Sunday, August 22, 2010

Crouching Tiger, Hidden Cujo

There is much to be learned from nature. While watching Animal Planet one day, I observed a program about a crafty little eight legger called the "trap door spider". As an admirer of sneaky, dirty tricks, I could not help being impressed by this form of ambush rabble rousing. This spider spends hours digging a burrow in the dirt. It then lines it in that nasty stringy stuff that it excretes from its' nether regions. After the burrow is complete, it constructs a trap door that completely covers the entrance to the burrow. Then it lies in wait for some unsuspecting prey to approach.
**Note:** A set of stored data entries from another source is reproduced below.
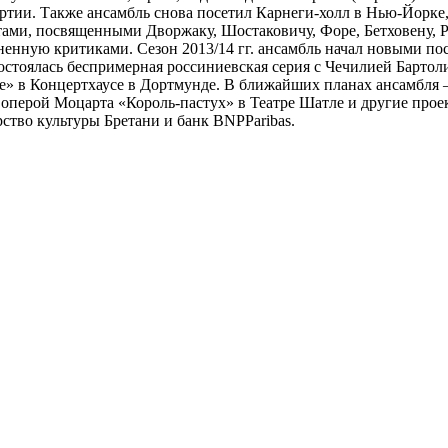
тии. Также ансамбль снова посетил Карнеги-холл в Нью-Йорке, 
ртами, посвященными Дворжаку, Шостаковичу, Форе, Бетховену, 
енную критиками. Сезон 2013/14 гг. ансамбль начал новыми пос
стоялась беспримерная россиниевская серия с Чечилией Бартоли
е» в Концертхаусе в Дортмунде. В ближайших планах ансамбля 
и оперой Моцарта «Король-пастух» в Театре Шатле и другие про
ство культуры Бретани и банк BNPParibas.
Once it detects that the food thingy is within reach, it pounces, sinking fangs deep into its' lunch.

Though much impressed with this, I decided that digging a burrow in the dirt would require entirely too much work, not to mention squirting strings from my butt would just be gross. However, I could definitely adapt the general spirit of the technique into a useful form of chaos creation.
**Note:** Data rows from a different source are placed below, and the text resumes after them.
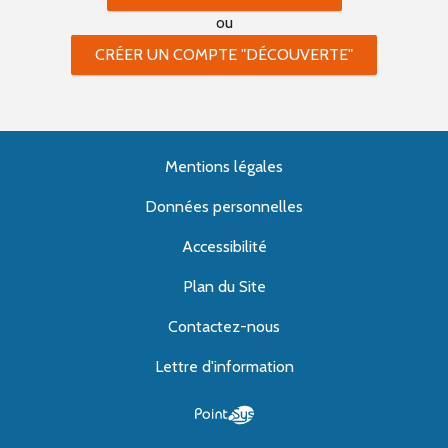
ou
CRÉER UN COMPTE "DÉCOUVERTE"
Mentions légales
Données personnelles
Accessibilité
Plan du Site
Contactez-nous
Lettre d'information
Upon reflection, I decided that the two leggers bed coverings would make an acceptable burrow as well as being ideally located for a major bushwacking. So, while the two leggers were out of the room and no witnesses were present, I slipped silently beneath the covers. Making sure to pick a location near a pillow so that the lump would conceal my presence, I lay in wait.
I didn't have to wait long. Tiger Lily skulked in to the room and soon jumped up onto the bed. Tiger Lily has always considered the pillow of the female two legger to be her rightful sleeping place. I waited while she settled in, completely ignorant of the fact that a world class smacking was only six inches away.

I must admit that it took every bit of concentration available to me not to let an anticipatory snicker escape, possibly alerting my prey. However, I was able to contain my glee and wait until she was settled and completely relaxed. As I lay there, I suddenly had a change of heart. Make no mistake, I was still gonna torment her, but occasionally one has to change things up a bit. I knew she was expecting a smack at some time today, therefore, I must do the unexpected.

I judged the moment to be right. Like a beast from Hades, I erupted from my fluffy cave, stood on my hind legs and waved my front paws in the classic "boogatation" posture. Seldom have I ever been rewarded with such a wonderful response. Tiger Lily levitated four tailspans straight up, simultaneously poofing to three times her normal size. As she landed with her legs already in full flee mode, her claws found instant purchase launching her straight into the bedstand knocking over a lamp. Realizing this would bring down the wrath of the two leggers, I immediately repaired back to my burrow beneath the bedspread.
The male two legger entered right on cue to chastise Tiger Lily. As always, I believe he suspected my involvement, but being unable to locate my lair, he had to satisfy himself with berating the Tiger Lily.

There is much to be learned from nature.